Keeping Track Of Patterns

hi, sorry if this question has been addressed before - i’m totally new to trackers.
i’m trying to get my head around renoise, and one thing that seems to give me trouble is how to keep track of patterns; let me describe the situation:

lets say i’m starting a track, and i’ve got various ideas for drum patterns, bass, leads, etc. for me, its easiest to make a lot of these elements seperate from the others, and then eventually start mixing them together - i.e. i’m coming from fruityloops and this is really easy to do in the playlist editor.

but the patterns in trackers seem to be static, in that the only way to ‘layer’ tracks is to literally have all those elements playing together in the same pattern.

so my question for all you experienced trackers is, what is your strategy for keeping various pattern elements ordered logically so that you can eventually mix them together for your final song?

There are a few basics to keep in mind:

All track-properties within each patternare statically fixed for the whole song, this means:VST/ DSP effects.
You can give each track it’s own name to the kind of character you want to use it for (e.g. Percussion, Base, Lead)
If you are not happy with the current track order, you can drag and drop tracks on different positions within the pattern to restructurise it, this part is a global event so whenever you drag a track within one pattern, it affects for all the other patterns as well.

This is the primary structure. Now when you want you want to keep track of where certain track-options are, you can use the sequencer naming table to enter your keywords in. It is actually the name assigned to the pattern, but using it as a reference with keywords to know where stuff is, it may serve this way as well.

There is no real way to attach certain tracks to pattern-entries (as it would save copying and pasting existing pattern data to other patterns, but currently this is yet the only way to do it)

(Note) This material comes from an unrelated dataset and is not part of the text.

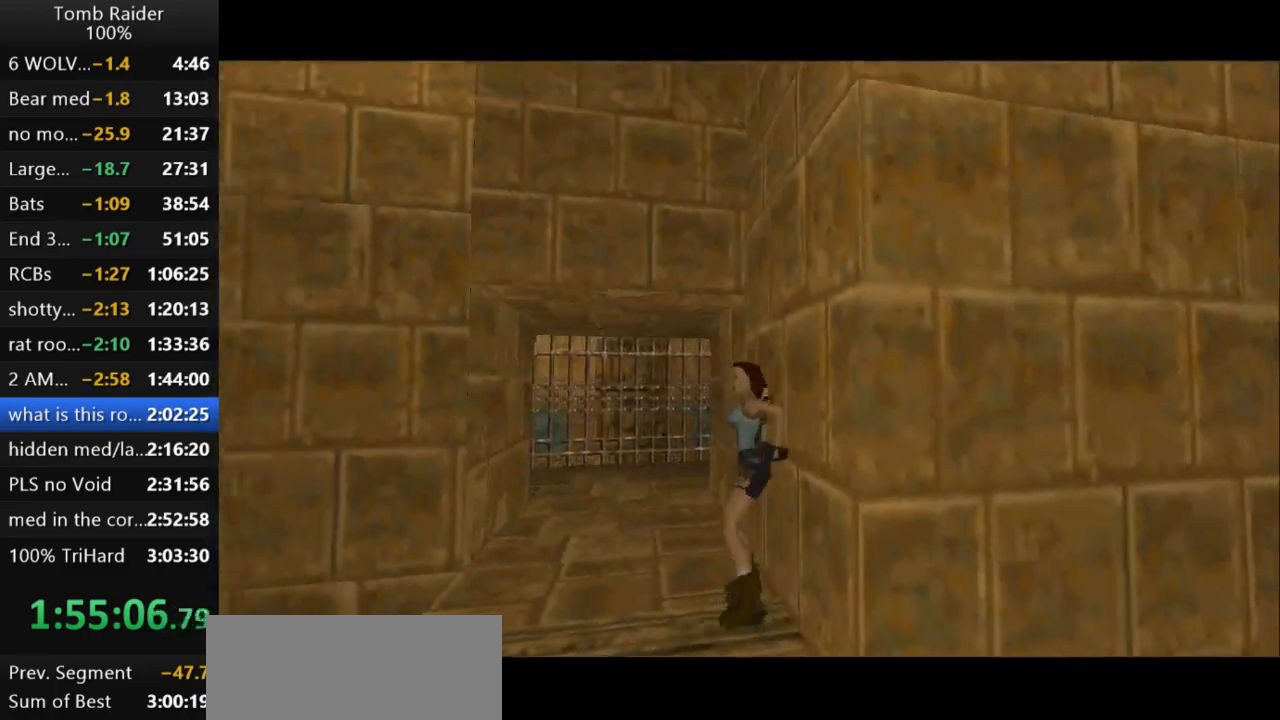
{"keys": ["guns", "right", "up"], "events": [[500, "guns", "down"]]}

How did you create those gif sequences?

Avi snapshot creation with Bulents Screen Recorder. (recording with HQ sound is pretty undoable even with a beefy computer, i must warn you)
http://www.thesilver.net (link doesn’t seem to work right now)

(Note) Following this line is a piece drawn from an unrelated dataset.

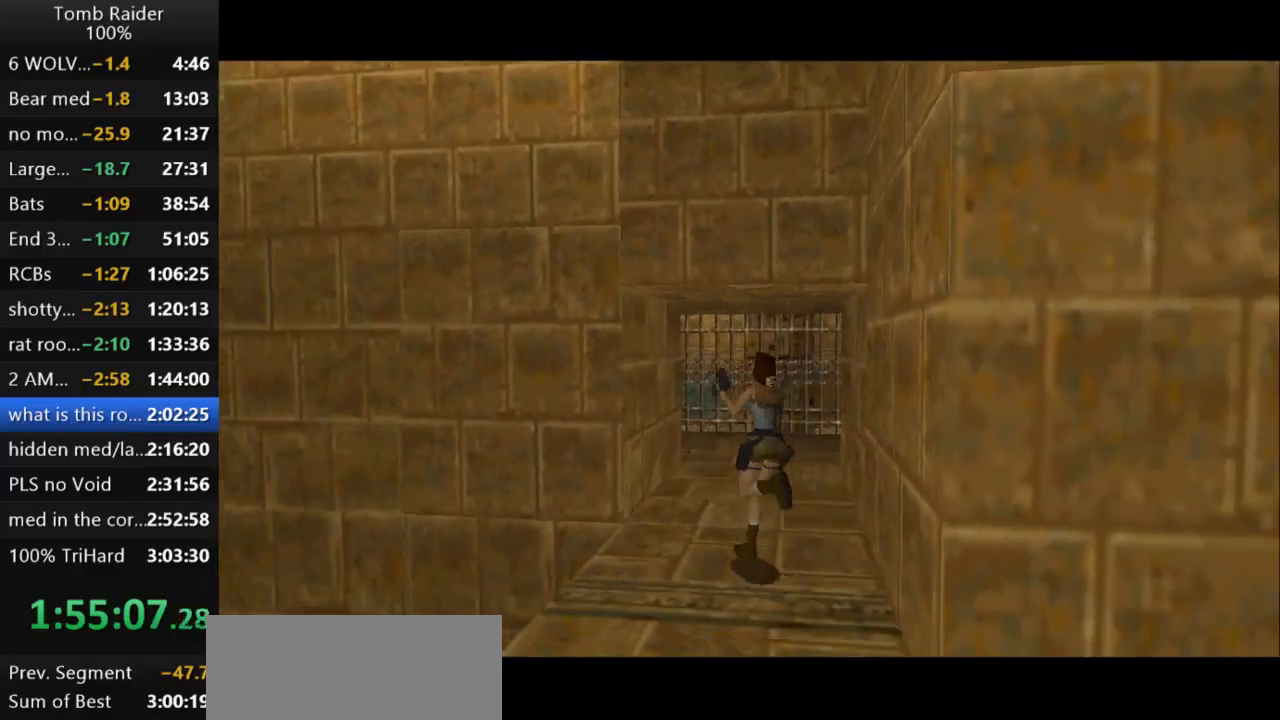
{"keys": ["up"], "events": [[167, "guns", "up"], [233, "right", "up"]]}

Process the AVI with whatever movie-editor you have to make it as tight as possible.

Then convert the avi to gif with this tool:

AniMake:
http://www.rms.to/animake.html

It’s free for personal use (some nag advertisement in there)
But for 15 euro’s you have a registered edition

These pages also has a couple links to of good tools (Flash, gif and png)
http://www.handyarchive.com/free/animations/

ThanX. :D

thanks for the ideas. your help is greatly appreciated :)
good stuff, and i’ll just make more tracks and get used to the pattern idea.
thanks again

Instead of doing the different parts in different patterns like you would in Fruity, just make them all in the same pattern, but just mute out all the bits you’re not working on at the time. Then when you’ve got all your ideas down, clone the pattern to form your timeline, and then edit (delete) bits out where you don’t need them.